Als könne sie seine Gedanken lesen, schüttelte Mlle. Dutronc den Kopf.»Kein Grund zur Aufregung, Jason. Jacques hat Sie nicht in eine Falle gelockt. Sie sind hier bei Freunden.«
«Das verstehe ich nicht«, sagte er heiser.»Wenn Sie bei der Surete sind, hätte Alex Ihnen erst recht nichts über seine Arbeit erzählt, um Sie nicht in Loyalitätskonflikte zu stürzen.«
«Stimmt genau. Und so hat er’s über viele Jahre hinweg gehalten. «Mlle. Dutronc inhalierte erneut, stieß den Rauch durch Mund und Nase aus. Mit der Angewohnheit, dabei leicht den Kopf zu heben, erinnerte sie an Marlene Dietrich.»Bis dann vor kurzem irgendwas passiert ist. Ich weiß nicht, was — er wollte es mir nicht sagen, obwohl ich ihn darum gebeten habe.«
Sie betrachtete ihn einige Sekunden lang durch die Rauchschwaden. Als Geheimagentin verstand sie sich darauf, hinter einer undurchdringlichen Miene zu verbergen, was sie fühlte oder dachte. Aber ihr Blick zeigte ihm, was sie beschäftigte, und er merkte, dass sie ihre anfängliche Reserviertheit aufgegeben hatte.

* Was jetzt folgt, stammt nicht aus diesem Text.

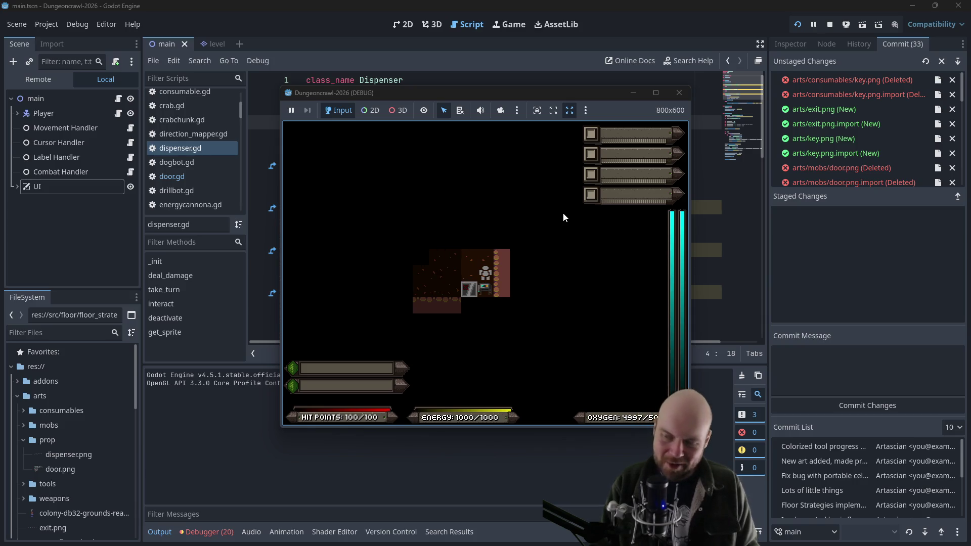
key(Down)
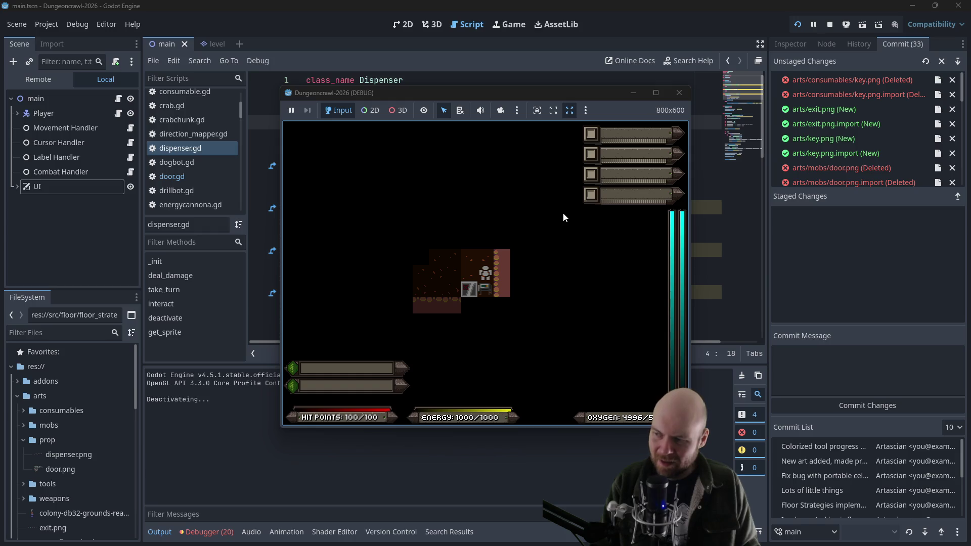
key(Down)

«Sagen Sie mir, Jason, können Sie sich als langjähriger Freund erinnern, Alex jemals ängstlich erlebt zu haben?«
«Nein«, sagte Bourne.»Alex hatte nie Angst.«
«Aber an jenem Tag war er ängstlich. Deshalb habe ich ihn gebeten, mir davon zu erzählen, damit ich ihm helfen oder ihn wenigstens dazu überreden konnte, der Gefahr aus dem Weg zu gehen.«
Bourne beugte sich nach vorn. Seine Haltung war jetzt ebenfalls aufs Äußerste angespannt.»Wann war das?«
«Vor zwei Wochen.«
«Hat er wenigstens irgendwas erzählt?«
«Er hat einen Namen erwähnt: Felix Schiffer.«
Bournes Herz begann zu jagen.»Dr. Schiffer hat bei der DARPA gearbeitet.«
Sie runzelte die Stirn.»Alex hat mir erzählt, er arbeite in der Entwicklungsabteilung für nichttödliche taktische Waffen.«
«Das ist ein Anhängsel der Agency«, sagte Bourne halb zu sich selbst. Die Puzzlesteine ergaben allmählich ein Bild. Konnte Alex erreicht haben, dass Felix Schiffer die DARPA verließ, um zur Entwicklungsabteilung zu gehen? Natürlich wäre es für ihn ein Leichtes gewesen, Schiffer» verschwinden «zu lassen. Aber warum hätte er das tun sollen? Hätte er nur im Revier des Verteidigungsministeriums wildern wollen, hätte er die dadurch ausgelösten Proteste locker weggesteckt. Nein, Alex musste einen anderen Grund gehabt haben, Felix Schiffer verschwinden zu lassen.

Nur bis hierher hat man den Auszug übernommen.